Их выручила одна русская эмигрантка, которая уступила им свою комнату на ночь, уйдя ночевать какому-то из друзей. Можно поэтому представить себе, до чего трудно приходилось Кларе во время двухлетней болезни мужа, когда ей одной приходилось добывать средства существования для больного мужа и двух маленьких сыновей.
Вот как Клара в 1923 году писала о смерти своего мужа: «Никогда, никогда я не забуду того страшного дня. И тогда и теперь мне кажется, что этот день был без начала и без конца, был бесконечностью. Осип лежал почти два года парализованный в нижней части туловища. Врач подготовил меня к тому, что он приближается к концу, и, несмотря на это, я хваталась за надежду на чудо. И наступило ужасное 29 января. Я не спала всю ночь, работала, ухаживала за Осипом, давала ему лекарство. Около 5 часов утра я ясно почувствовала: смерть пришла за жизнью. Я была одна с умирающим и двумя маленькими мальчиками. Пришел врач. Осип был без сознания. Врач сказал, что можно вернуть Осипа к жизни на короткий срок, но что это причинит ему большие физические и психические страдания. Я отказалась».
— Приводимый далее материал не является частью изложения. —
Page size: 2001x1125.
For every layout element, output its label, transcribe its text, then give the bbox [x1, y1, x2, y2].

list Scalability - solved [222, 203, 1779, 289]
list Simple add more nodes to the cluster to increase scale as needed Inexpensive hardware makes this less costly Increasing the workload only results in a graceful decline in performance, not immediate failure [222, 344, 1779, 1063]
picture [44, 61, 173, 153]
В другом письме писала Елене Стасовой, что после смерти мужа она могла примириться с очень многим, кроме одного: «Мне казалось невозможным, непостижимым, что эта полноценная жизнь погасла в то время, как вокруг меня существовало весело и беззаботно так много ничтожеств». Но тут же Клара добавляла, что «океан массового страдания поглощает бурную реку личного горя» и выход из последнего можно найти только в борьбе. Она писала по этому поводу:
«Мы, которые так глубоко, так мучительно страдаем, мы счастливы, так как через работу и борьбу у нас вырастают крылья, которые уносят нас ввысь. А работа и борьба — это пульсация жизни».
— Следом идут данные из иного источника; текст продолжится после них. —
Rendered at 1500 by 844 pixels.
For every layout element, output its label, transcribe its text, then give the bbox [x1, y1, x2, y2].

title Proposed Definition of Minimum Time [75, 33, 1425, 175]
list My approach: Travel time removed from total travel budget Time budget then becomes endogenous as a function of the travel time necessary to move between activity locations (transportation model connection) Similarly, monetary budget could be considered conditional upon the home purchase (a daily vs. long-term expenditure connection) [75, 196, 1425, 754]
И вот, потеряв самого близкого человека, который первым ввел ее в мир революционной борьбы и поэтому был ей особенно близок и дорог, Клара со всей страстностью своей пламенной натуры включается в подготовку I конгресса II Интернационала и в борьбу, которая тогда велась между гэдистами и поссибилистами. Из протоколов I конгресса мы узнаем, что Клара произнесла горячую и глубоко социалистически обоснованную речь о необходимости включения в законы о труде требования равноправия для женщин. Оппортунисты утверждали, что место женщин — только у домашнего очага. Клара с фактами в руках опровергла их, показав всю утопичность этого положения в условиях капитализма, которые ежечасно разрушают семью. Предложения Клары были приняты конгрессом.
В ноябре 1918 года волна революции смела монархию в Германии.
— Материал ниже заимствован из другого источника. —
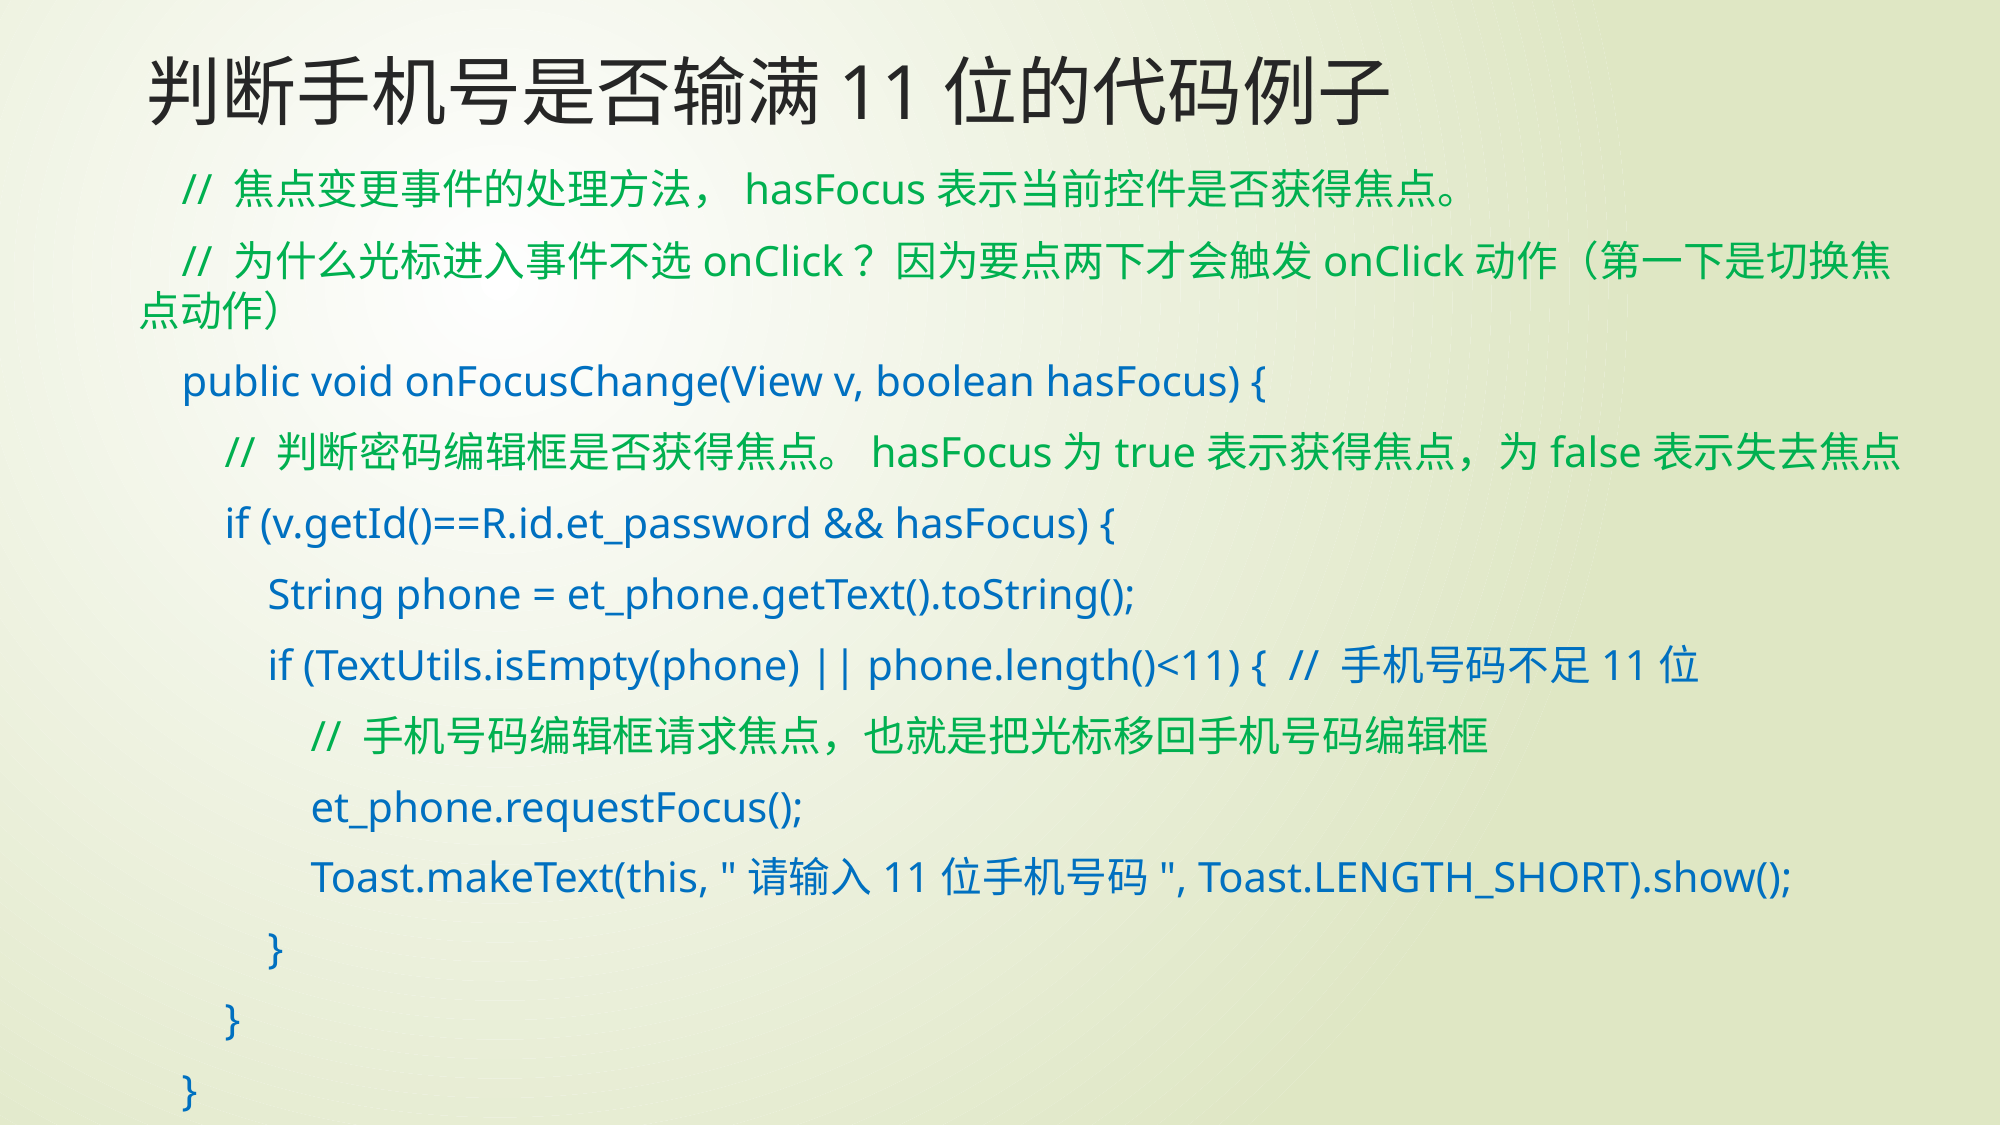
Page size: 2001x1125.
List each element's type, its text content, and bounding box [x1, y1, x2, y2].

По всей Германии одна за другой слетали коровы с голов королей и герцогов.
С балкона дворца кайзера Карл Либкнехт провозгласил социалистическую республику.
Массовое шествие докатилось до рейхстага. В толпе скандировали: «Долой кайзера!», «Долой войну!», «Да здравствует республика». Два лидера СДПГ — Эберт и Шейдеман в это время обедали в столовой. Депутаты, ворвавшись в столовую, стали упрашивать Эберта и Шейдемана выступить перед толпой, собравшейся у рейхстага. Эберт отказался выступать.
Шейдеман, подойдя к окну, воскликнул: «Народ победил по всей линии! Да здравствует Германская республика!»
Эберт пришел в негодование. Шейдеман писал в своих мемуарах: «Стукнув кулаком по столу, он закричал на меня: «Это правда?» Я ответил, что «это» не только правда, но, по-моему, само собой разумеющееся. Тогда Эберт устроил сцену, которая меня весьма озадачила.
«Ты не имеешь прав провозглашать республику! — кричал он. — Будет Германия республикой или чем-то еще, может решить только Учредительное собрание!»